Word for word, print out all of the data, omitting every image.

Top of GIVEN RECORDS

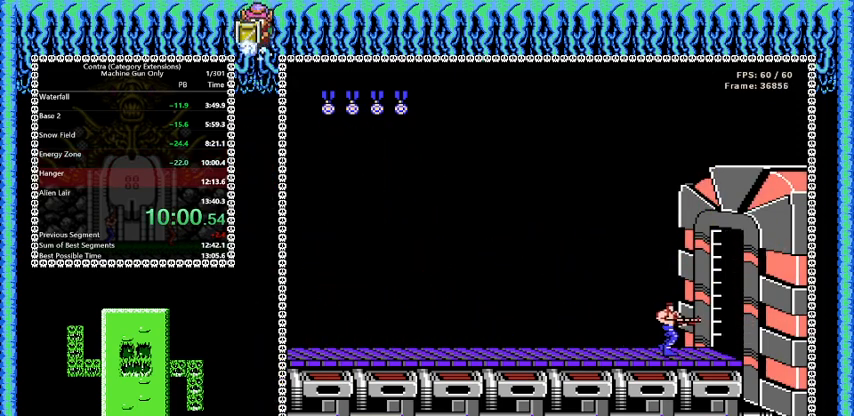
{"buttons": ["B", "DPAD_RIGHT"], "events": []}
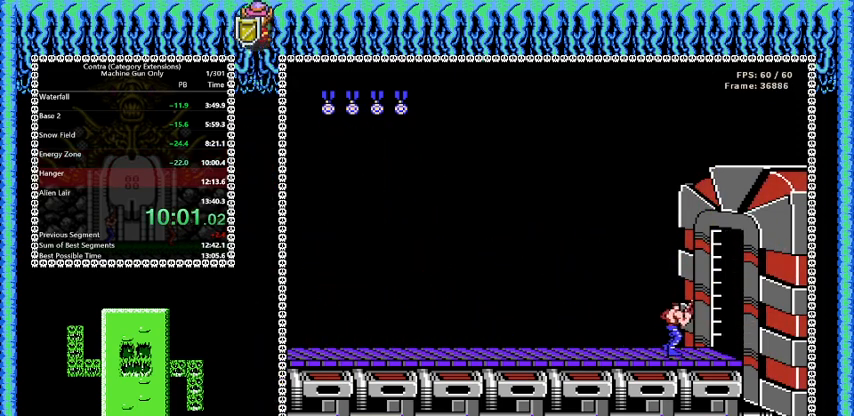
{"buttons": ["B"], "events": [[41, "DPAD_RIGHT", "up"]]}
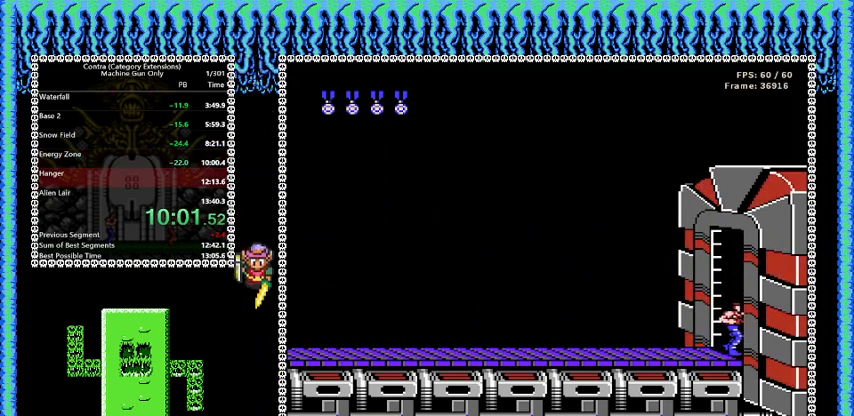
{"buttons": ["B"], "events": []}
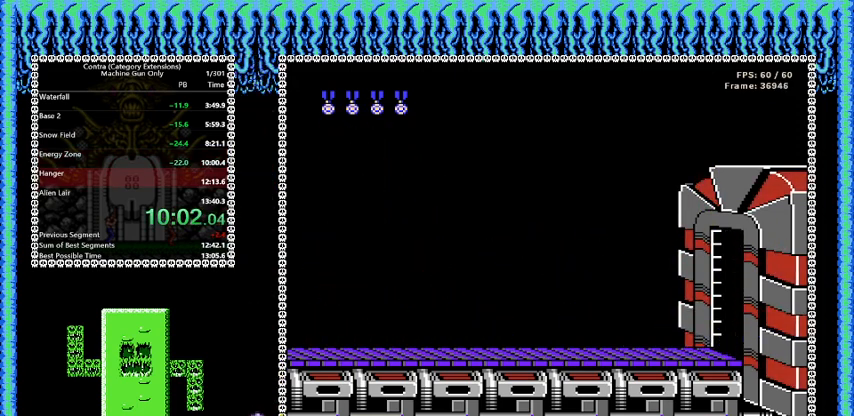
{"buttons": ["B"], "events": []}
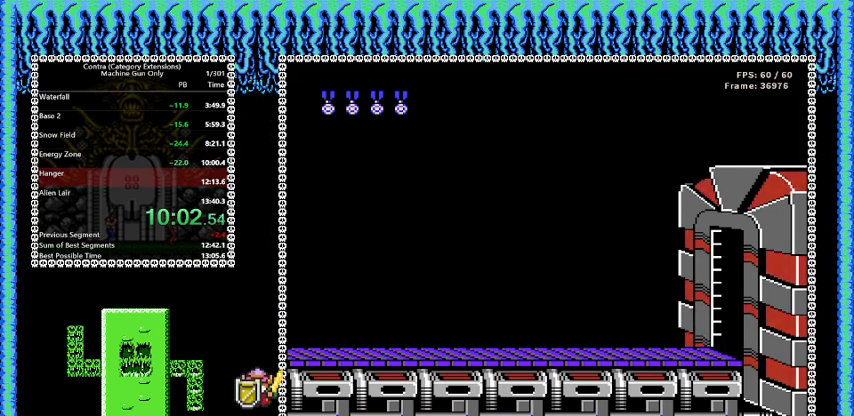
{"buttons": ["B"], "events": []}
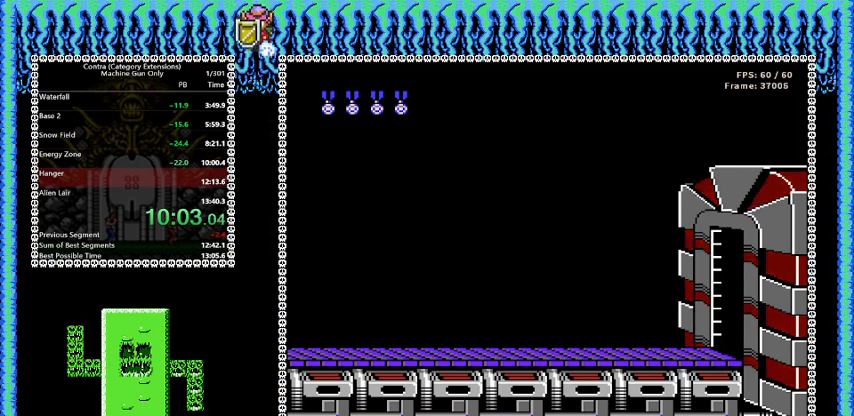
{"buttons": ["B"], "events": []}
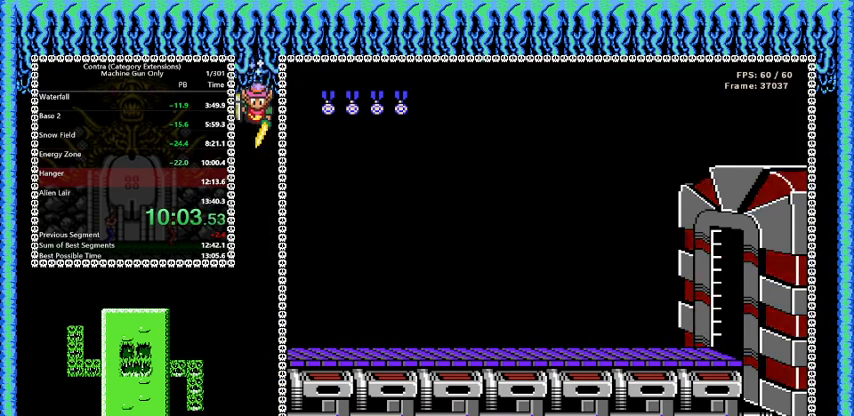
{"buttons": ["B"], "events": []}
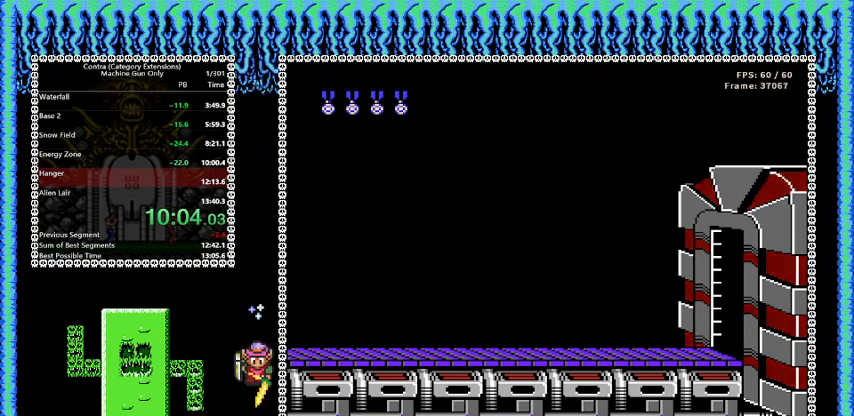
{"buttons": ["B"], "events": []}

Bottom of GIVEN RECORDS

REPLY:
{"buttons": ["B", "DPAD_RIGHT"], "events": []}
{"buttons": ["B"], "events": [[41, "DPAD_RIGHT", "up"]]}
{"buttons": ["B"], "events": []}
{"buttons": ["B"], "events": []}
{"buttons": ["B"], "events": []}
{"buttons": ["B"], "events": []}
{"buttons": ["B"], "events": []}
{"buttons": ["B"], "events": []}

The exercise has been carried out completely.